Tasks and exercises ->
(1) In the text about Rare Disease Awareness Day, how many "neurotypical" years did Gracie have before she became ill?
(2) Go on with the text about Rare Disease Awareness Day and Gracie's illness from the point where it stops.

BEGIN Text shown

Rare Disease Awareness Day is a day that calls attention to diseases that rock people’s worlds but aren’t prevalent enough to be tied to their own colors, ribbons, or days. It’s intended to spread awareness, but it also serves as a reminder to all to be kind—because we never know what another is facing.
Rare diseases affect about 4% of the world’s population. To put that in perspective, that’s about 86 of every 100,000 people in America.
One of those affected is my Gracie girl. Her disease doesn’t define her, but it has redefined every aspect of her life.
Gracie was born happy and healthy—or so we thought. She had nine “neurotypical” years, before inexplicably becoming ill. Her symptoms were progressive. First, her behavior became erratic and her speech regressed to baby talk. Next, her memory began failing and her movements turned uncontrolled. Then she began violently seizing and hallucinating. Finally, she began experiencing periods of non-responsiveness, known as catatonia. Ultimately, she lost the losing the ability to swallow, talk and walk.

END Text shown
BEGIN Provided material

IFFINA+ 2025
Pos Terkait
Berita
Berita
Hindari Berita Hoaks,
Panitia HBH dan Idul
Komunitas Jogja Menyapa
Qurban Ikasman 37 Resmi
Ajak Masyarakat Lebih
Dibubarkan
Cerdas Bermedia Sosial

END Provided material
BEGIN Provided material

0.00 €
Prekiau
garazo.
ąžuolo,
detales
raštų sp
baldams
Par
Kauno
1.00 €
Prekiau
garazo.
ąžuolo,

END Provided material

Your written answers ->
(1) Nine years.

(2)
Test after test was run, without answers.
Doctors were at a loss.
Finally, after a year of suffering and tireless searching, an answer was found.
Her diagnosis was Autoimmune Encephalitis, a disease in which the immune system mistakenly attacks healthy brain cells, creating inflammation of the brain. Her doctor described it as “her brain on fire.” A diagnosis helped us make sense of the physical symptoms, but it did not ease the burden of her suffering.
Naively, we thought with a diagnosis treatment and remission would swiftly follow. What we didn’t know is rare meant there was no roadmap.
Rare meant hearing conflicting opinions, fighting for care, then having to fight for coverage, too.
Rare meant this mama had to be more than a caretaker. She had to be a researcher, a relentless advocate, and a fortune-teller.
I exaggerate a bit on the last one, but as often as I was asked to see into the future I’m not exaggerating much.
Research yielded a couple of treatment options for us to choose from. Some felt conservative, others seemed extreme. No two doctors could agree on which was right. And while we weighed our options, she deteriorated.
Finally, a decision was made: plasmapheresis.
We’d put two lines in her neck. One to take blood out of her body and one to return it once a machine spun antibodies off it.
We had our peace.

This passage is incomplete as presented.